The social and economic circumstances of many Aboriginal Territorians are inextricably linked to a history of colonisation, dispossession and dislocation from land, family, language, culture, knowledge systems, authority and values. Government policies and practices throughout the history of Australia, including the removal of children from families, continues to disrupt the lives of Aboriginal families and have far-reaching consequences including inter-generational loss, trauma and grief. People may have conditions that have never been diagnosed or treated, such a mental illness or addiction.

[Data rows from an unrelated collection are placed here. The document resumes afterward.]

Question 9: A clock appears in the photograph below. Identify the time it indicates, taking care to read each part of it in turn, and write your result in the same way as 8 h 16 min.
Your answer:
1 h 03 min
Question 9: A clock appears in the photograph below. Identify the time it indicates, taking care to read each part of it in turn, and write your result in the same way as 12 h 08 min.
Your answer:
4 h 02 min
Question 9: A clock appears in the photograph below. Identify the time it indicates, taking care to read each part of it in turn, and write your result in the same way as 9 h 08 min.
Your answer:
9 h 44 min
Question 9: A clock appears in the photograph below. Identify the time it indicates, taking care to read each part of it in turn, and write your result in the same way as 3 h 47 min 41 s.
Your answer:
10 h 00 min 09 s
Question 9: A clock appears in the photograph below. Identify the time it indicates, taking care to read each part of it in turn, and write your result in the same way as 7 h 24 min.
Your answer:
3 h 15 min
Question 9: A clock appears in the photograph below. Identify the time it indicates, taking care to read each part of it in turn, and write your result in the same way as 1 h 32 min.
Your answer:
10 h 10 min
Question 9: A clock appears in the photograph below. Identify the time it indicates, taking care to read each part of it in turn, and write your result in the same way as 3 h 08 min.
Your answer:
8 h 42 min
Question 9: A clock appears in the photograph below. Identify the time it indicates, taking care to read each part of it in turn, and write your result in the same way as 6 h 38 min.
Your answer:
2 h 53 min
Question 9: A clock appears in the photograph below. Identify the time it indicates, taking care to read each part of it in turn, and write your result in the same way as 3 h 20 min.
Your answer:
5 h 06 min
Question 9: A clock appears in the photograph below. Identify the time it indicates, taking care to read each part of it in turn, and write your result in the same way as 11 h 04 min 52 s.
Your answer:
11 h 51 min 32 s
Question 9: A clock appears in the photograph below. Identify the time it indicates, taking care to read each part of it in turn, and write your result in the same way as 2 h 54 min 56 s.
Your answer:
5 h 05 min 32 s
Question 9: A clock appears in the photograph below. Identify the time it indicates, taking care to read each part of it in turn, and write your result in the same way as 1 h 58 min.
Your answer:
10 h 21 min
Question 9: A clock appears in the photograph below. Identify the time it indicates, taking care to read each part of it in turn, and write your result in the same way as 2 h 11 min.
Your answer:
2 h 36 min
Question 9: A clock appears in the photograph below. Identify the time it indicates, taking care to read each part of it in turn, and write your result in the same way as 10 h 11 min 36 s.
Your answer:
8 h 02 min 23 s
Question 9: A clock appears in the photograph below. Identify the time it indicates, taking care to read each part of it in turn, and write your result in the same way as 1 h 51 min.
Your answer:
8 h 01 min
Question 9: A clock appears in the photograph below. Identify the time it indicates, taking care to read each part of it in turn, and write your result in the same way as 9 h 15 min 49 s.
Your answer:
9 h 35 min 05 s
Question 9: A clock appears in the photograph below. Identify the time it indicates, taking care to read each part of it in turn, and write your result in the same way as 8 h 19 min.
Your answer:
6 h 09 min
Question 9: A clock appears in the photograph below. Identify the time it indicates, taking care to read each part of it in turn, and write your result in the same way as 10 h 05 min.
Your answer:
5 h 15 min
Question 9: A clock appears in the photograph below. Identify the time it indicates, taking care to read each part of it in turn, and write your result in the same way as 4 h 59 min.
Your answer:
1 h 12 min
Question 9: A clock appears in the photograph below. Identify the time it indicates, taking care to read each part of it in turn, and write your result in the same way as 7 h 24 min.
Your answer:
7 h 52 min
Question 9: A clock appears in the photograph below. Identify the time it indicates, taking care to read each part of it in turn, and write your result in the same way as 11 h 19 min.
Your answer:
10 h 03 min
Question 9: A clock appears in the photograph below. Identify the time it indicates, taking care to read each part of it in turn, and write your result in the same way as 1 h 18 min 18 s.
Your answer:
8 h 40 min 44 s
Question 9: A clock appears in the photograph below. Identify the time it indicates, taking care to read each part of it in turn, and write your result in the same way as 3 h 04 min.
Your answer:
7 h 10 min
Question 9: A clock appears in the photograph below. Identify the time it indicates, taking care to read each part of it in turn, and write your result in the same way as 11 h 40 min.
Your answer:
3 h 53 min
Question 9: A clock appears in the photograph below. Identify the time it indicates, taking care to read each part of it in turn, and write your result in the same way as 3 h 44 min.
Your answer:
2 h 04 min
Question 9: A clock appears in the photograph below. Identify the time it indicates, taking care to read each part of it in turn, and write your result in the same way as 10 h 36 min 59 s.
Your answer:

Aboriginal Territorians experience disproportionately high rates of poor mental health and wellbeing, and domestic and family violence. Across Australia, Aboriginal people are less likely to drink alcohol, but those who consume alcohol are more likely to drink at harmful levels. Alcohol misuse is associated with the prevalence and the severity of assaults and domestic violence in the NT. Alcohol misuse contributes to family problems including child abuse and neglect, work and financial problems, and family breakdown.
Aboriginal Territorians experience poorer health outcomes and higher rates of physical and cognitive disabilities that non-Aboriginal Territorians. Aboriginal people with cognitive disabilities, such as Foetal Alcohol Spectrum Disorder, are at an increased risk of contact with the justice system.
Racism can be a key source of distress and socio-economic disadvantage for Aboriginal people. Discrimination has an impact on employment prospects, access to services and contributes to poor social and emotional wellbeing. Research in the NT found a significant association between interpersonal racism and depression among Aboriginal Territorians.
Childhood experiences of violence and abuse are high risk factors for violent offending and re-victimisation later in life. If you have been abused as a child and never been able to get help to deal with the trauma, this will impact on your behaviour and physical and mental health. Australia-wide, most Aboriginal women in prison have experienced disadvantage, and physical or sexual abuse.